▸ Task item
Transcribe only the lines in the data below falling between the line with "Beneficios de Medicaid" and the line with "Los beneficios que", including those two lines, and leave out any picture.

----------------

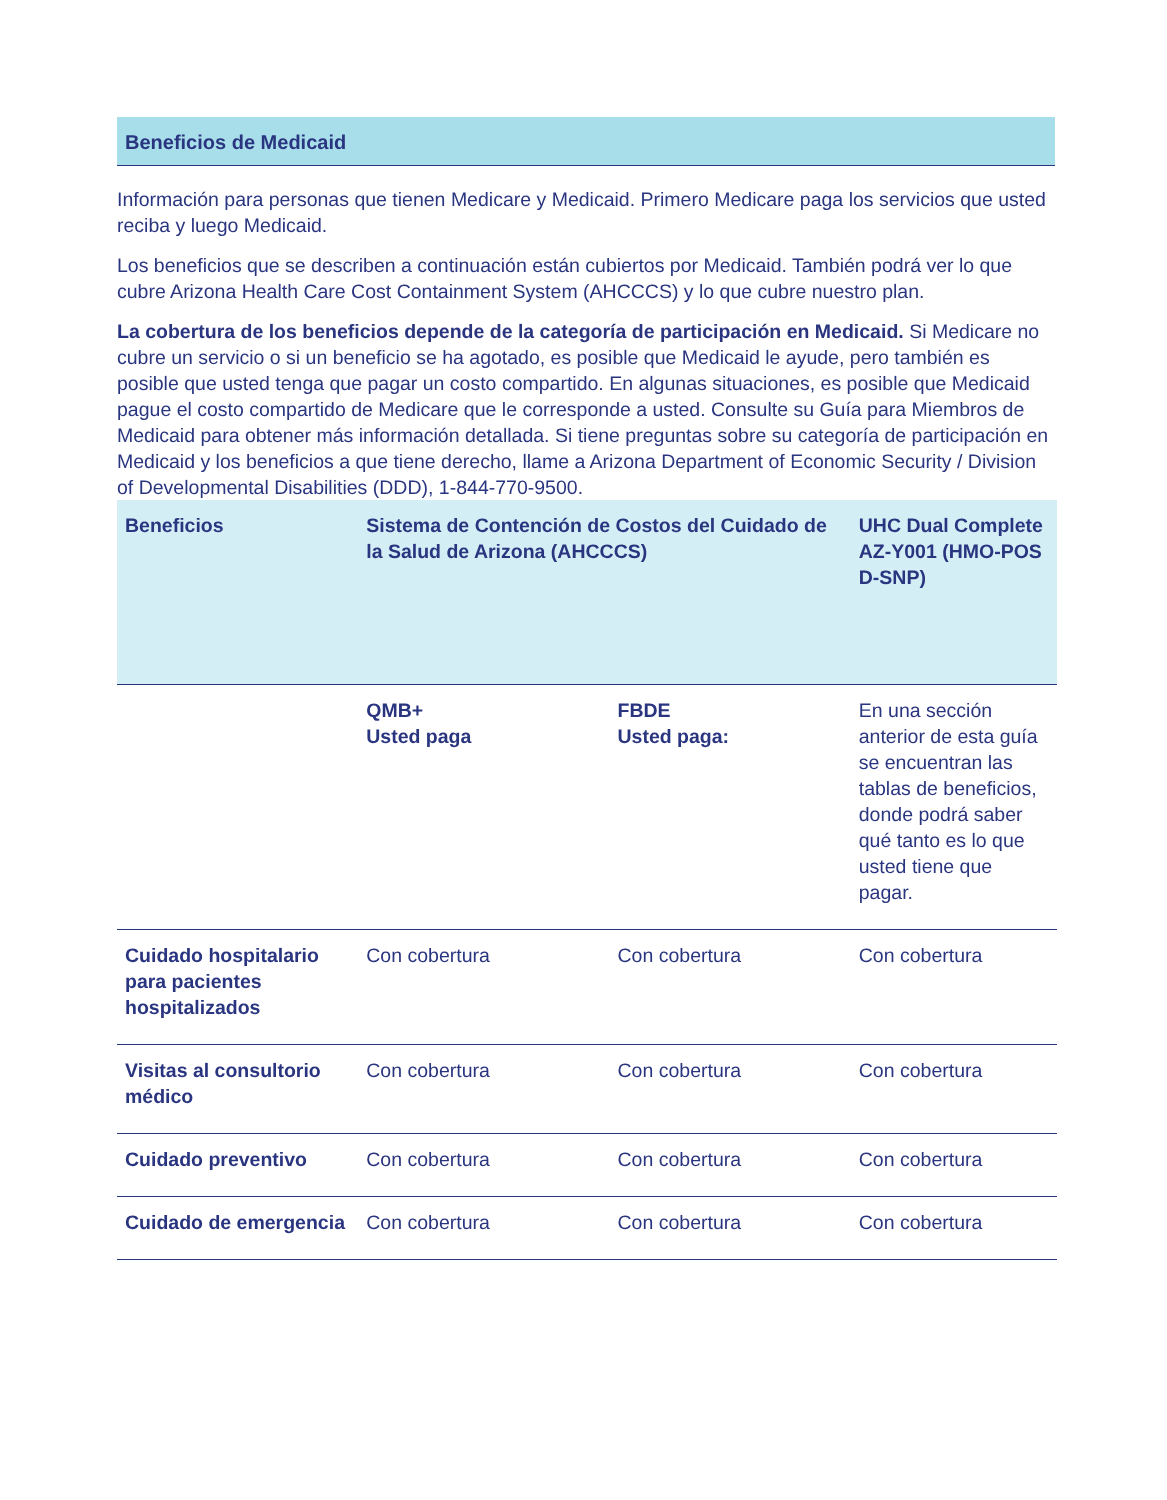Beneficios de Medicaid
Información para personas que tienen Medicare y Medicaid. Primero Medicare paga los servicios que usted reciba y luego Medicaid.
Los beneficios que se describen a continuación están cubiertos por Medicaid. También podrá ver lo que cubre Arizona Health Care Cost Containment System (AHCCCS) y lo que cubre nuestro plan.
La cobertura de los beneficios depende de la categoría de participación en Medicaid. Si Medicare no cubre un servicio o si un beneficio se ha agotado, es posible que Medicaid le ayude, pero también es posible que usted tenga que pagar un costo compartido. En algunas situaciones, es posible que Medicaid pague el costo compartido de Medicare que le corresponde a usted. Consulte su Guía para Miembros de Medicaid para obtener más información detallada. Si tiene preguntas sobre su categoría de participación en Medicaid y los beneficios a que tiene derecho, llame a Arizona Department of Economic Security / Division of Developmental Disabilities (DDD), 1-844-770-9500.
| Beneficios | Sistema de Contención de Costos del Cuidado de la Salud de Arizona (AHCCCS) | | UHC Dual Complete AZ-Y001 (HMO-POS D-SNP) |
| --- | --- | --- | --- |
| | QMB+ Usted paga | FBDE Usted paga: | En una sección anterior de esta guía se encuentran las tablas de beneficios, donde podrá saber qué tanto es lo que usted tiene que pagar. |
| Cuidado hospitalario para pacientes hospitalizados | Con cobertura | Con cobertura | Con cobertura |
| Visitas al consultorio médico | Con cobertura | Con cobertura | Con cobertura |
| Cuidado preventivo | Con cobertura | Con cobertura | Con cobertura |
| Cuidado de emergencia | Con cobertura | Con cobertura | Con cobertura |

----------------

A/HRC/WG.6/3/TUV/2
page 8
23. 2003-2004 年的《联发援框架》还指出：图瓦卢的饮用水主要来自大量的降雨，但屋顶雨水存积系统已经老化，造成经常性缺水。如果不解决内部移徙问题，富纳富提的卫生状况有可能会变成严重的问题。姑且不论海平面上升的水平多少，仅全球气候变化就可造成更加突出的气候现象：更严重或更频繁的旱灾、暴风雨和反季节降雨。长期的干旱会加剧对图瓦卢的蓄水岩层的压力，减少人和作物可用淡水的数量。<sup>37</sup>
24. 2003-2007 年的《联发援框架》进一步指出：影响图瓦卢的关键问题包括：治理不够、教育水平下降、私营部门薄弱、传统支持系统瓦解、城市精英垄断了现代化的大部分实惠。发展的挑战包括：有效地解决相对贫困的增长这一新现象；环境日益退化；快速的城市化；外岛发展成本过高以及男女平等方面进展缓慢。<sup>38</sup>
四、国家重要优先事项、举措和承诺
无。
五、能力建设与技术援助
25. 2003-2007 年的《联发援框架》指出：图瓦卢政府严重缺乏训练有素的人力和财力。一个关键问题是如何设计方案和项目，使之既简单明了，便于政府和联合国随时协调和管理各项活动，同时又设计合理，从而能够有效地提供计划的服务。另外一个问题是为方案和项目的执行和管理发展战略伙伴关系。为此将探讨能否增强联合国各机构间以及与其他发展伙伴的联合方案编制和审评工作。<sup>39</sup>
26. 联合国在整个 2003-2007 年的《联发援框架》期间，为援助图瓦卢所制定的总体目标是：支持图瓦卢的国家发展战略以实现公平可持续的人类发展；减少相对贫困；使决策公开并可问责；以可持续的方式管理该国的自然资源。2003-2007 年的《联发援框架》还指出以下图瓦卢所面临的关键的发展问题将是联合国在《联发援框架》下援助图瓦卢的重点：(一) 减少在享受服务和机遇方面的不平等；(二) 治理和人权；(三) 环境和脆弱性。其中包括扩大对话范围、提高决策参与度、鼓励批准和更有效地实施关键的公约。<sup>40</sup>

----------------

▸ Completed task
Beneficios de Medicaid
Información para personas que tienen Medicare y Medicaid. Primero Medicare paga los servicios que usted reciba y luego Medicaid.
Los beneficios que se describen a continuación están cubiertos por Medicaid. También podrá ver lo que cubre Arizona Health Care Cost Containment System (AHCCCS) y lo que cubre nuestro plan.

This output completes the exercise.